Cabral is in charge of 60 bankers who handle M&A advising and equity capital-market transactions.
Following the divestment of the Copel utility in August, Cabral, who has a lengthy experience of managing divestments in the South American country, anticipates that other state governments in Brazil would sell their majority holdings in a number of businesses.
The executive worked for the government-owned development bank BNDES from 2019 to 2021, where he was in in charge of organising a sizable strategy for asset sales.
After Credit Suisse’s emergency purchase by UBS Group AG earlier this year, Santander, Banco Safra SA, and other significant lenders jumped at the chance to hire top executives from the acquired firm.

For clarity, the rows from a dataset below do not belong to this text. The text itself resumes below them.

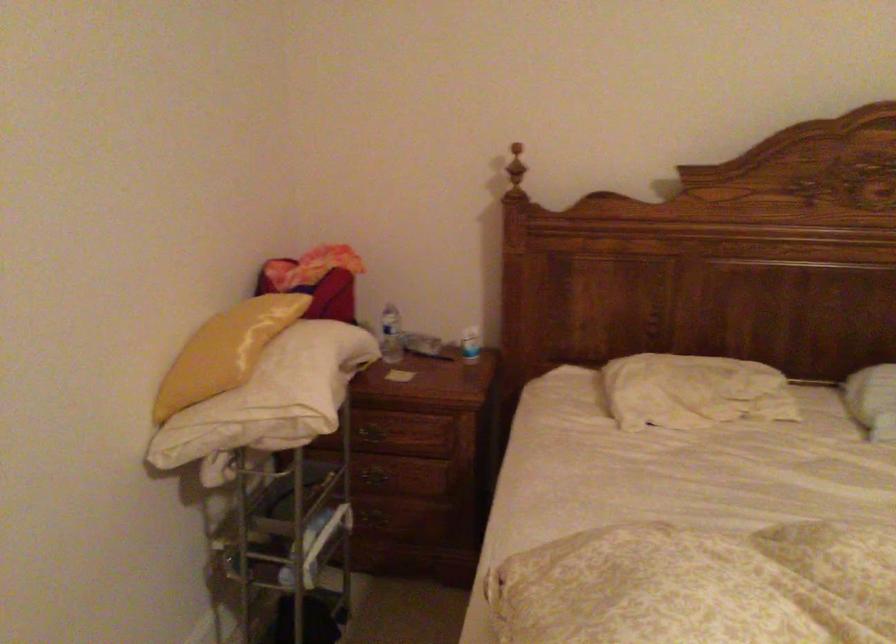
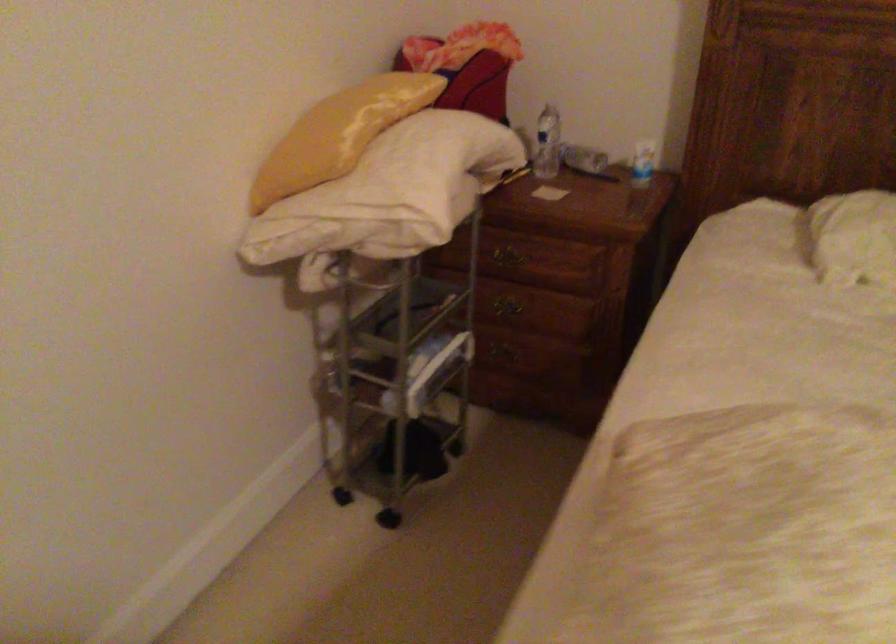
Question: What movement of the cameraman would produce the second image?

Choices:
 (A) Left
 (B) Right
 (C) Forward
 (D) Backward

Answer: (C)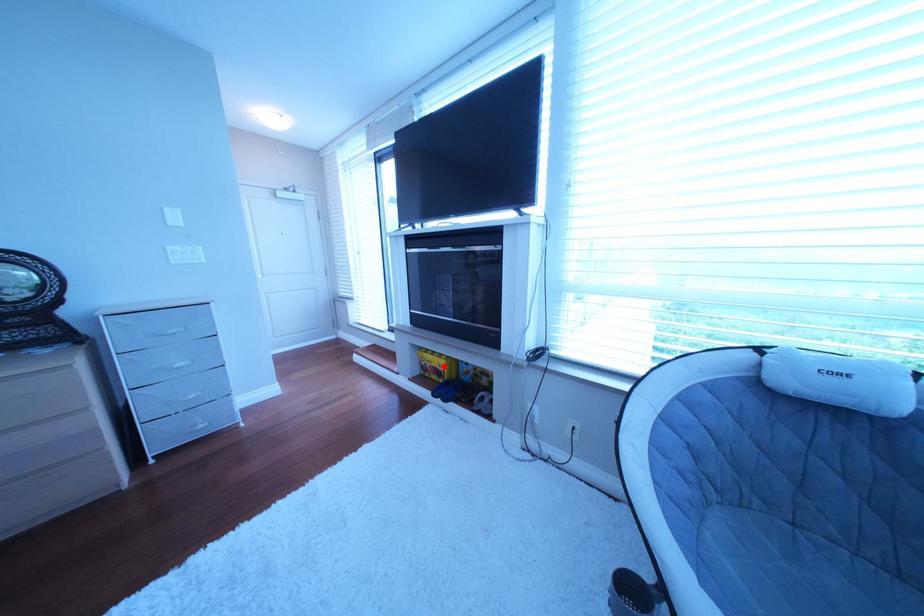
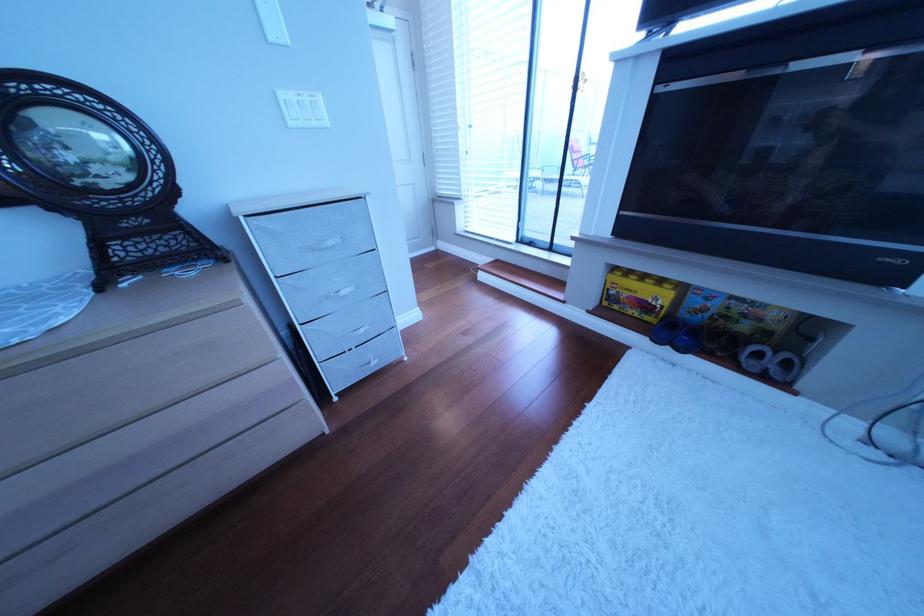
Locate, in the second image, the point that corresponds to the highlighted location in the first image.

(640, 296)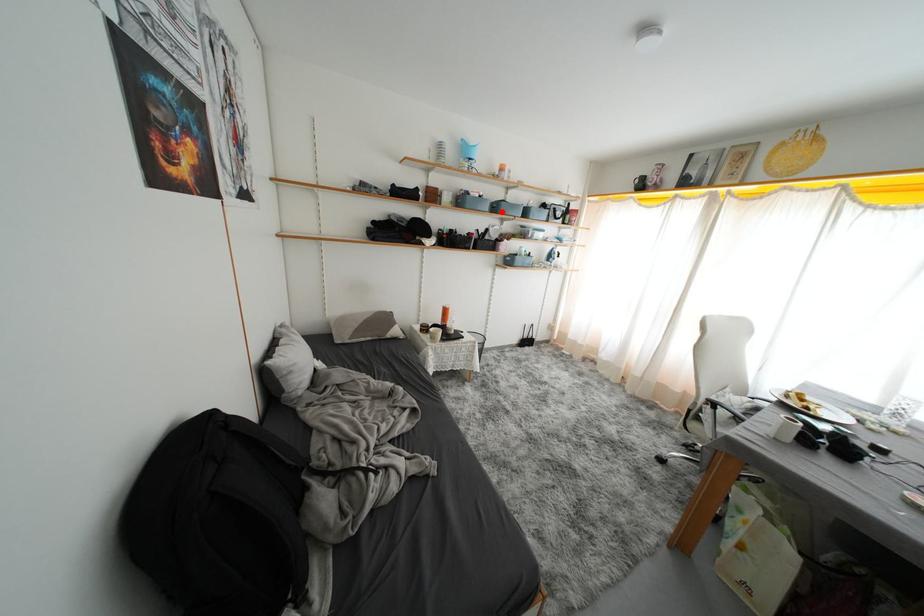
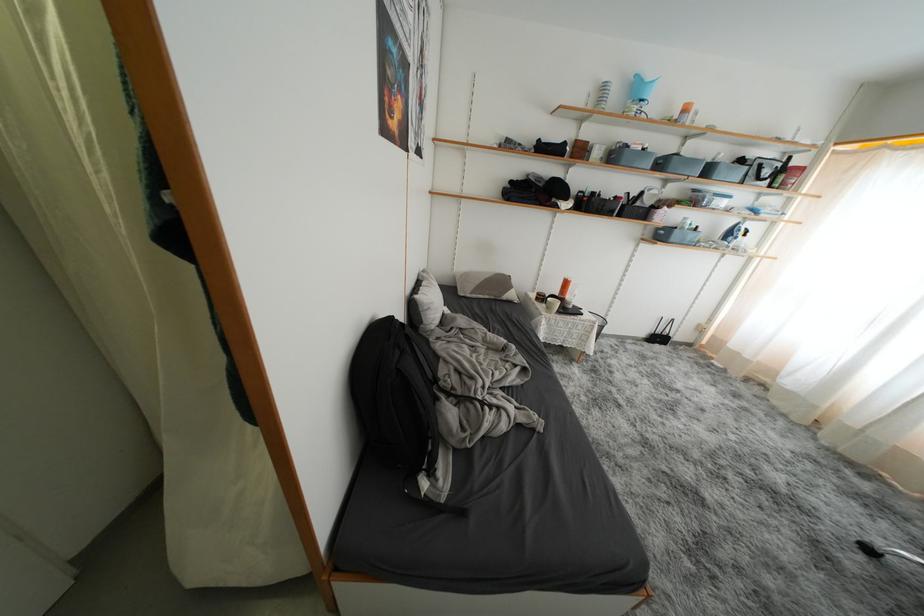
Question: I am providing you with two images of the same scene from different viewpoints. Image1 has a red point marked. In image2, the corresponding 3D location appears at what relative position? Reply with the corresponding letter.

Choices:
 (A) Closer
 (B) Farther

Answer: (B)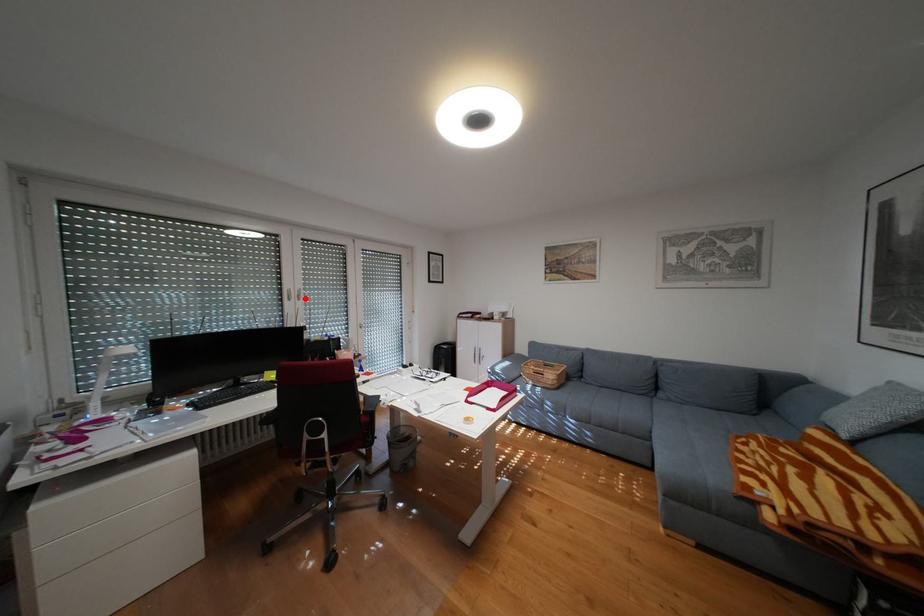
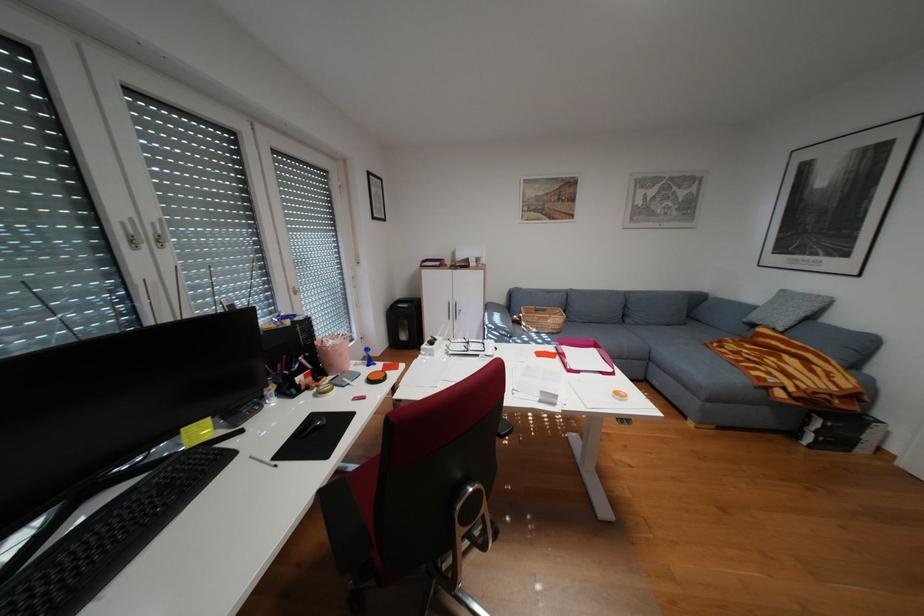
The point at the highlighted location is marked in the first image. Where is the corresponding point in the second image?

(156, 245)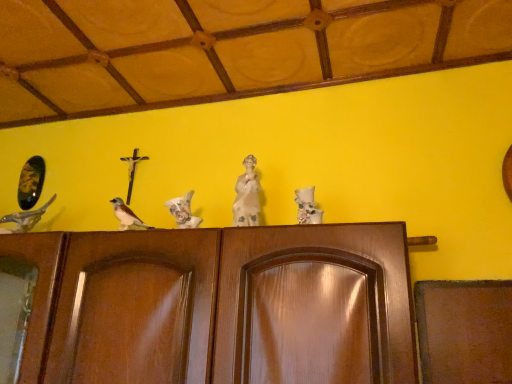
Question: Does point (198, 218) appear closer or farther from the camera than point (256, 218)?

Choices:
 (A) farther
 (B) closer

Answer: (A)

Question: Considering the relative positions of white matte bird at center, which ranks as the 1th bird in right-to-left order, and white porcelain statue at center in the image provided, is white matte bird at center, which ranks as the 1th bird in right-to-left order, to the left or to the right of white porcelain statue at center?

Choices:
 (A) right
 (B) left

Answer: (B)

Question: Estimate the real-world distances between objects in this image. Which object is closer to the shiny metallic bird at left, the third bird from the right?

Choices:
 (A) white porcelain statue at center
 (B) brown matte bird at center, the second bird from the right
 (C) white matte bird at center, which ranks as the 1th bird in right-to-left order

Answer: (B)

Question: Which of these objects is positioned closest to the white matte bird at center, which ranks as the 1th bird in right-to-left order?

Choices:
 (A) shiny metallic bird at left, which is the first bird from left to right
 (B) brown matte bird at center, the second bird from the right
 (C) white porcelain statue at center

Answer: (B)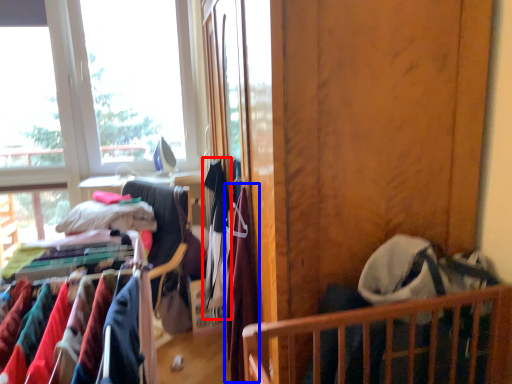
Question: Which point is closer to the camera, clothing (highlighted by a red box) or clothing (highlighted by a blue box)?

Choices:
 (A) clothing
 (B) clothing

Answer: (B)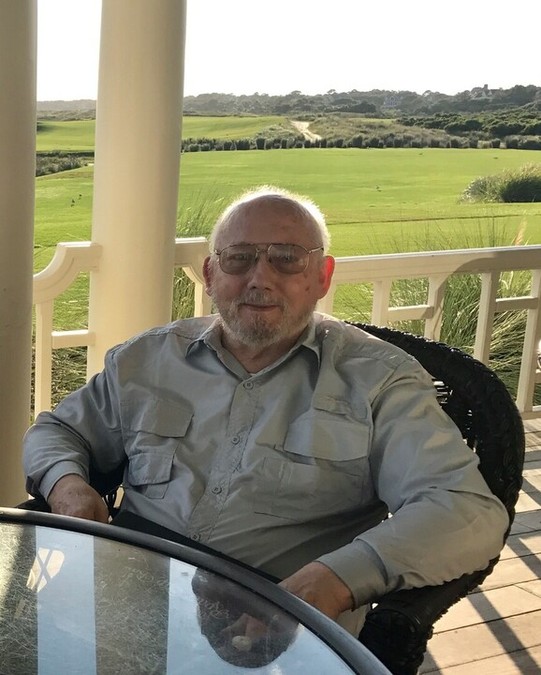
The image size is (541, 675). I want to click on left armrest, so click(425, 626).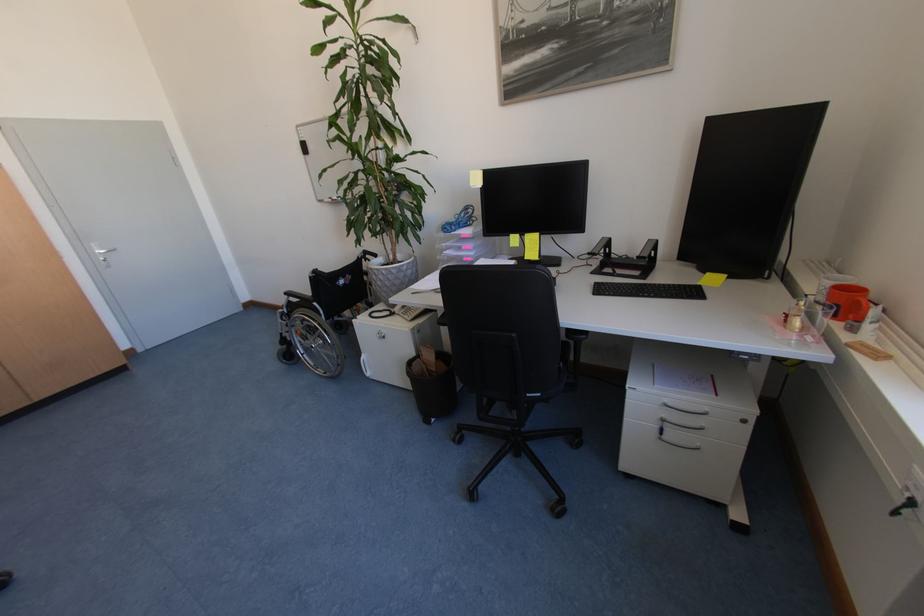
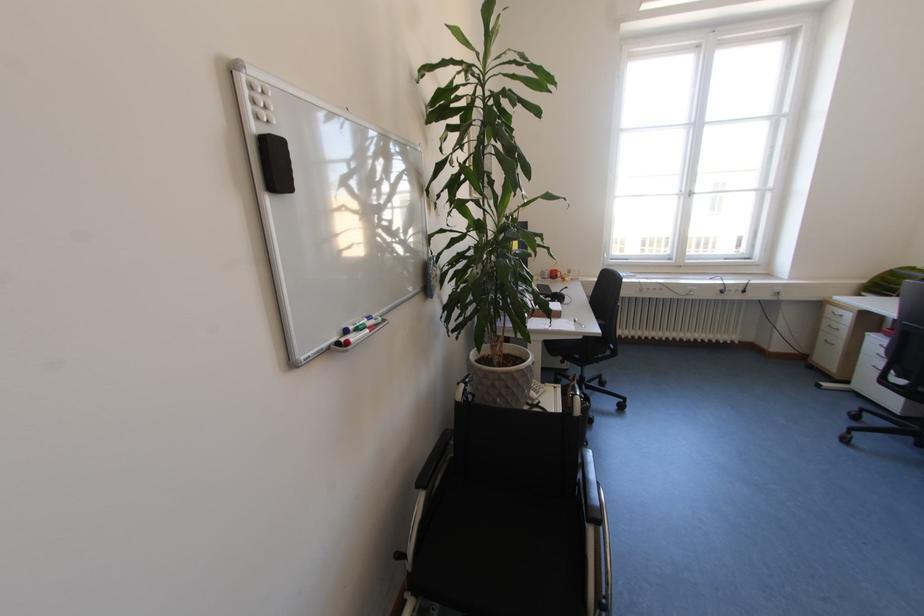
Find the pixel in the second image that matches (x=824, y=300) in the first image.

(553, 278)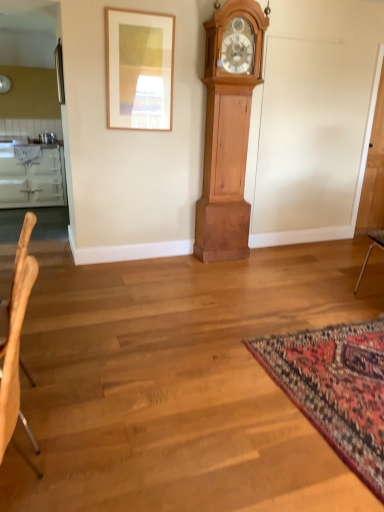
Locate an element on the screen. The image size is (384, 512). free space behind light brown wood chair at left is located at coordinates (90, 455).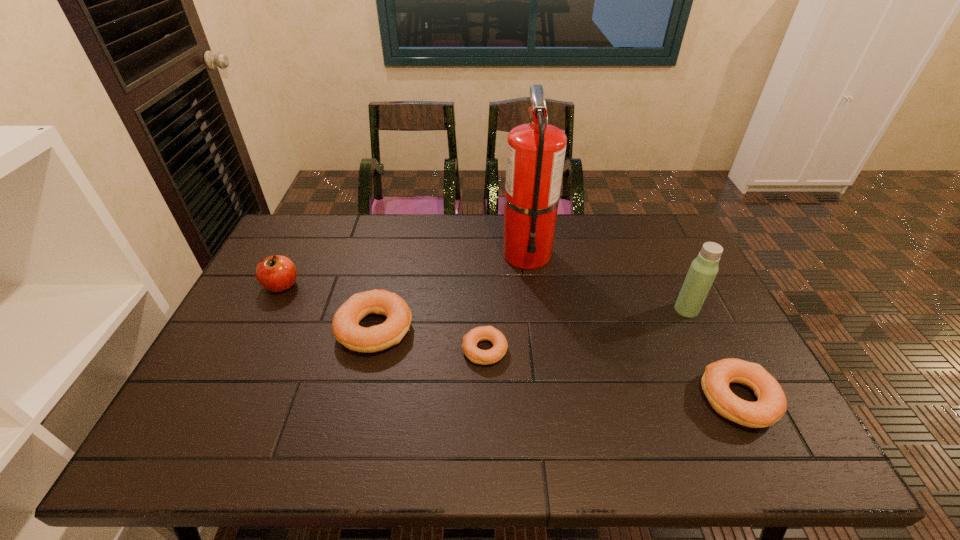
Image resolution: width=960 pixels, height=540 pixels. What are the coordinates of `free area in between the third object from left to right and the leftmost bagel` in the screenshot? It's located at (430, 339).

This screenshot has width=960, height=540. In order to click on free spot between the shortest bagel and the fifth tallest object in this screenshot , I will do `click(612, 375)`.

Find the location of `blank region between the leftmost object and the third object from right to left`. blank region between the leftmost object and the third object from right to left is located at coordinates (404, 269).

At what (x,y) coordinates should I click in order to perform the action: click on vacant point located between the third tallest object and the leftmost bagel. Please return your answer as a coordinate pair (x, y). The image size is (960, 540). Looking at the image, I should click on (328, 307).

At what (x,y) coordinates should I click in order to perform the action: click on free space that is in between the apple and the leftmost bagel. Please return your answer as a coordinate pair (x, y). The width and height of the screenshot is (960, 540). Looking at the image, I should click on (328, 307).

This screenshot has height=540, width=960. I want to click on free space between the leftmost object and the fire extinguisher, so click(x=404, y=269).

Locate an element on the screen. free space between the shortest object and the third tallest object is located at coordinates (383, 318).

I want to click on vacant area that lies between the rightmost bagel and the shortest bagel, so click(x=612, y=375).

The height and width of the screenshot is (540, 960). Identify the location of the fifth closest object to the thermos bottle. (277, 273).

Point out which object is positioned as the third nearest to the second bagel from right to left. Please provide its 2D coordinates. Your answer should be formatted as a tuple, i.e. [(x, y)], where the tuple contains the x and y coordinates of a point satisfying the conditions above.

[(771, 405)]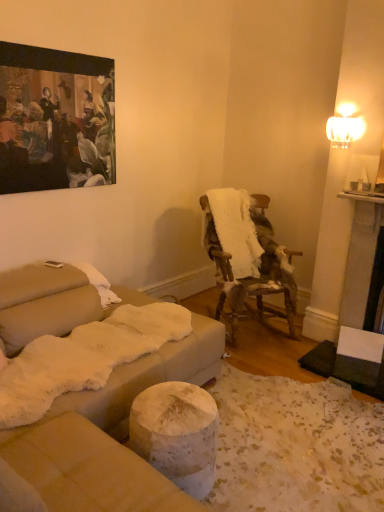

In June, UBS purchased the business as part of a 3.5bn Swiss franc ($3.9bn) rescue deal arranged by the Swiss government.
Bloomberg reports that Madrid-based Santander hired Marcella Recchia earlier this year to represent the consumer and retail industries in Brazil.
She was previously with Credit Suisse.
In August, within the framework of a larger restructuring of its US brokerage division, it hired Julia Cambiaghi, head of Latin America equity sales at Credit Suisse in New York.
As UBS moves forward with a global makeover, Credit Suisse is closing its cash equities sales business in Japan and has informed hedge funds and other institutional clients that it would no longer be accepting orders.
Most recently, a number of Credit Suisse employees are departing from Tokyo as part of the winding down in Japan process.